As our most recent podcast with Julius Randle’s trainer, Amoila Cesar, detailed, the off-season is a time for grinding and improving for the players. Like Randle, Brandon Ingram also attacked his summer training regimen, looking to improve on an up and down rookie campaign while building on the growth he showed to close out the year.
For Ingram, that seeking of improvement took many forms but he’d be the first to admit one major area he needed to tackle was improving his jumper. And in a recent sit-down with Mike Trudell of Lakers.com, Ingram detailed what exact changes he worked on to become a better shooter:
For me it was the mechanics of the shot. Coach Keefe and I did a good job of just trying to come here every day and work. We started out with form shooting. Trying to keep myself from shooting over my head. Trying to find different ways that I feel comfortable shooting the basketball the right way. That was the first thing. The second thing was to get my body right. Of course, repetitions of everything I’d do in the game, but getting my body right in the weight room. Trying to eat a little bit better and eat a little bit more…
…I was shooting over my head. With my long arms, it was like a slingshot. Coming from college to the NBA, I was only about 180 pounds, so I was trying to push the ball to the rim from the 3-point line. I think I’ve gotten strong enough now where I feel comfortable shooting the ball from the 3-point line now. As I keep getting stronger, it’s going to be natural.
And here’s even more context from Lakers’ assistant coach Brian Keefe:
One of the goals going into the offseason with Brandon was to make his shot more efficient. Clean up a couple little things technically with his shot. He has good touch, but it was just making him more consistent and focusing on one or two things. One, his footwork, making sure he was on better balance…
…(We focused on) his hand placement on the ball and where his guide hand was. He has very long arms, so making his shot a little bit tighter and more compact, because when you have long arms more mistakes can be made. Shooting more one-handed and getting his left hand off the ball, specifically.
These technical shifts can mean all the difference for Ingram who doesn’t want to just be a really good player, but a great one. As Trudell points out in their sit down (read the entire thing), Ingram becoming a better shooter has the opportunity to open up his entire game and generate a bevy of opportunities all over the floor.
If defenders need to respect Ingram’s shooting ability and do so deeper out on the floor, there are so many benefits. Driving angles against hard closeouts open up. Passing opportunities materialize. His already deceptive first step becomes even more of a strength, which means more separation and more opportunities to use his long stride and length in creative ways to generate shot opportunities for himself and teammates.
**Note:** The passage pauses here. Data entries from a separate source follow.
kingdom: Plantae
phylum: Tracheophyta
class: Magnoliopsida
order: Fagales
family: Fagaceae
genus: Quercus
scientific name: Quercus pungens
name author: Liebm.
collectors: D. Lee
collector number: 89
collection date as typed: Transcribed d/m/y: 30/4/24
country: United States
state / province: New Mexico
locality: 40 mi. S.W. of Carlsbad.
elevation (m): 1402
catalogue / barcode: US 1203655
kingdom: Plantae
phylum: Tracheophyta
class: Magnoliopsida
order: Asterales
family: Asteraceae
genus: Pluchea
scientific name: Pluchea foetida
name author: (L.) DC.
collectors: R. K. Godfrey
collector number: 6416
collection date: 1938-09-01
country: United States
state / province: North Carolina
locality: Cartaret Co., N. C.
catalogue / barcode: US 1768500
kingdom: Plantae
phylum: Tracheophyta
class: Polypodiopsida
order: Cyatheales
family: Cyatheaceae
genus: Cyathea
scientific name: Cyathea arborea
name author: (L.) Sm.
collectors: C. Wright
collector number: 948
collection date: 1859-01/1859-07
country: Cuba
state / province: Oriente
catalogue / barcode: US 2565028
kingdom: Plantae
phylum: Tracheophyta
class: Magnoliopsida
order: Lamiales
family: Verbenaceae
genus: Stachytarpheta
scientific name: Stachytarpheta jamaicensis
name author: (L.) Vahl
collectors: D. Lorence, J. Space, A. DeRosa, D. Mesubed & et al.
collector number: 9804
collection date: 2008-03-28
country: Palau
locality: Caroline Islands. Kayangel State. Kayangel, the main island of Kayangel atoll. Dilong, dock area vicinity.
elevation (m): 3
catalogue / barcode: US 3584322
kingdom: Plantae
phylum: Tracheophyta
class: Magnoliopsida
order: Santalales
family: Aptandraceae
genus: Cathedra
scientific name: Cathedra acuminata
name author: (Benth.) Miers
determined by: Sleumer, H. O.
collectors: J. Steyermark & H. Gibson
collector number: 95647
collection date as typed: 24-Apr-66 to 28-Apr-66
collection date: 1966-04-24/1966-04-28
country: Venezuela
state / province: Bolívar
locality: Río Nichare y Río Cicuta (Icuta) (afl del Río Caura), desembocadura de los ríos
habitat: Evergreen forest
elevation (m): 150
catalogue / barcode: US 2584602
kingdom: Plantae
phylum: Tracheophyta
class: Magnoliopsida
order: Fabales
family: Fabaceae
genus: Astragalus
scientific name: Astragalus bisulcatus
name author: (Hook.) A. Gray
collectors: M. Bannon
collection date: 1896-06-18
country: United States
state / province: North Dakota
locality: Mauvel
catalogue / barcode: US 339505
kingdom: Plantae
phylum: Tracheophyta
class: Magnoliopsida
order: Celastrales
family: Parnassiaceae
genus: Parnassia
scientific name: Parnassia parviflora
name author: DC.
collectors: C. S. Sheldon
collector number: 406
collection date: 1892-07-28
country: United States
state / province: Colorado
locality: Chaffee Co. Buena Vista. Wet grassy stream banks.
Ultimately, then, I love reading about this type of work Ingram is doing. Not only do these types of technical adjustments have the opportunity to make him a more efficient and better player overall, but they grow his confidence in ways which make these technical improvements grow exponentially. Remember what Ingram looked like early in the year? Remember what he looked like at the end? Most of that was confidence and belief. If this summer’s work can add to that in ways to make another leap at the start of his second year?